**WHAT THIS TASK INVOLVES:**
Copy out the text from every one of the rows below character for character, leaving the pictures out of your answer.
· · · ·
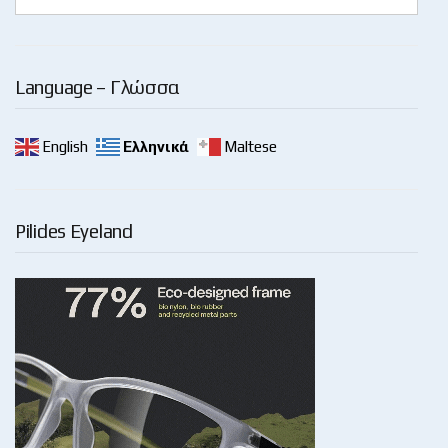
Language – Γλώσσα
English
Ελληνικά
Maltese
Pilides Eyeland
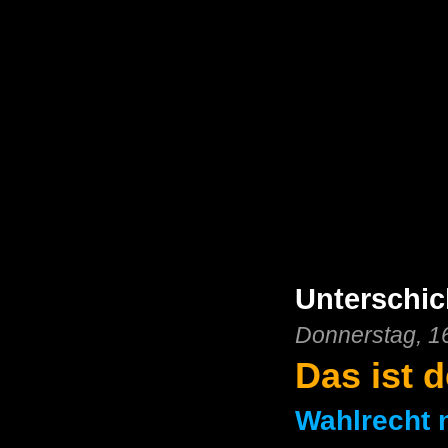
Unterschi
Donnerstag, 1
Das ist d
Wahlrecht n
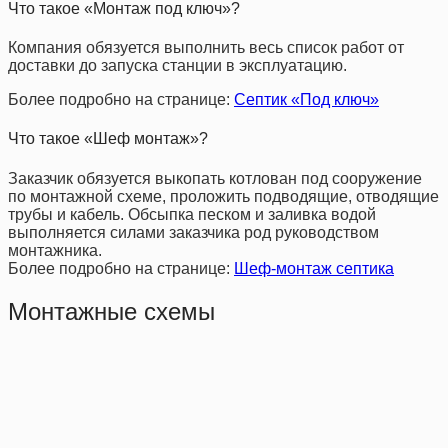
Что такое «Монтаж под ключ»?
Компания обязуется выполнить весь список работ от
доставки до запуска станции в эксплуатацию.
Более подробно на странице:
Септик «Под ключ»
Что такое «Шеф монтаж»?
Заказчик обязуется выкопать котлован под сооружение
по монтажной схеме, проложить подводящие, отводящие
трубы и кабель. Обсыпка песком и заливка водой
выполняется силами заказчика род руководством
монтажника.
Более подробно на странице:
Шеф-монтаж септика
Монтажные схемы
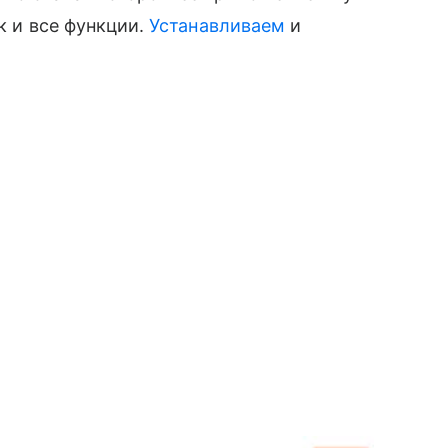
к и все функции.
Устанавливаем
и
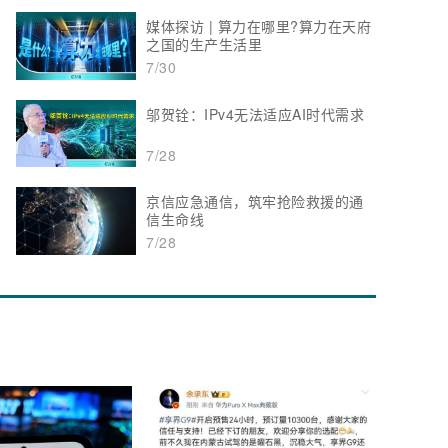
媒体探访 | 算力在哪里?算力在天府
之国的生产生活里
7/30
邬贺铨：IPv4无法适应AI时代需求
7/28
京信应急通信，筑牢抢险救援的通
信生命线
7/28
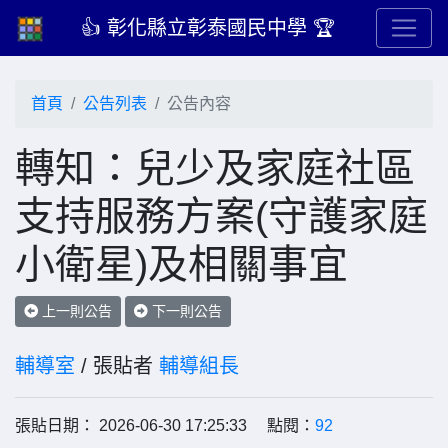
👍 彰化縣立彰泰國民中學 🏆
首頁
公告列表
公告內容
轉知：兒少及家庭社區
支持服務方案(守護家庭
小衛星)及相關事宜
上一則公告
下一則公告
輔導室
/ 張貼者
輔導組長
張貼日期： 2026-06-30 17:25:33 點閱：
92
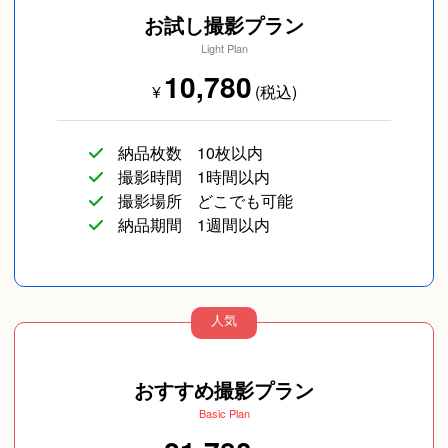
お試し撮影プラン
Light Plan
10,780
¥
(税込)
納品枚数
10枚以内
撮影時間
1時間以内
撮影場所
どこでも可能
納品期間
1週間以内
人気
おすすめ撮影プラン
Basic Plan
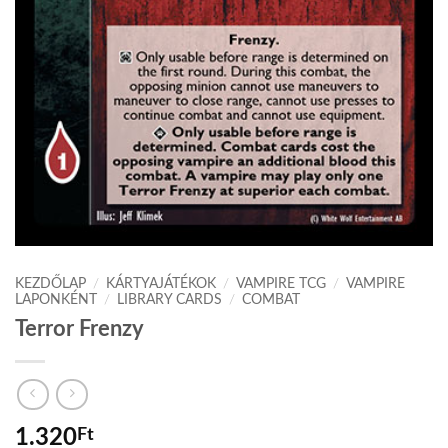
KEZDŐLAP
/
KÁRTYAJÁTÉKOK
/
VAMPIRE TCG
/
VAMPIRE
LAPONKÉNT
/
LIBRARY CARDS
/
COMBAT
Terror Frenzy
1.320
Ft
· · · ·
**RESPONSE TO THIS EXERCISE:**
Language – Γλώσσα
English
Ελληνικά
Maltese
Pilides Eyeland
Unterschi
Donnerstag, 1
Das ist d
Wahlrecht n
Что такое «Монтаж под ключ»?
Компания обязуется выполнить весь список работ от
доставки до запуска станции в эксплуатацию.
Более подробно на странице:
Септик «Под ключ»
Что такое «Шеф монтаж»?
Заказчик обязуется выкопать котлован под сооружение
по монтажной схеме, проложить подводящие, отводящие
трубы и кабель. Обсыпка песком и заливка водой
выполняется силами заказчика род руководством
монтажника.
Более подробно на странице:
Шеф-монтаж септика
Монтажные схемы
к и все функции.
Устанавливаем
и
媒体探访 | 算力在哪里?算力在天府
之国的生产生活里
7/30
邬贺铨：IPv4无法适应AI时代需求
7/28
京信应急通信，筑牢抢险救援的通
信生命线
7/28
👍 彰化縣立彰泰國民中學 🏆
首頁
公告列表
公告內容
轉知：兒少及家庭社區
支持服務方案(守護家庭
小衛星)及相關事宜
上一則公告
下一則公告
輔導室
/ 張貼者
輔導組長
張貼日期： 2026-06-30 17:25:33 點閱：
92
お試し撮影プラン
Light Plan
10,780
¥
(税込)
納品枚数
10枚以内
撮影時間
1時間以内
撮影場所
どこでも可能
納品期間
1週間以内
人気
おすすめ撮影プラン
Basic Plan
KEZDŐLAP
/
KÁRTYAJÁTÉKOK
/
VAMPIRE TCG
/
VAMPIRE
LAPONKÉNT
/
LIBRARY CARDS
/
COMBAT
Terror Frenzy
1.320
Ft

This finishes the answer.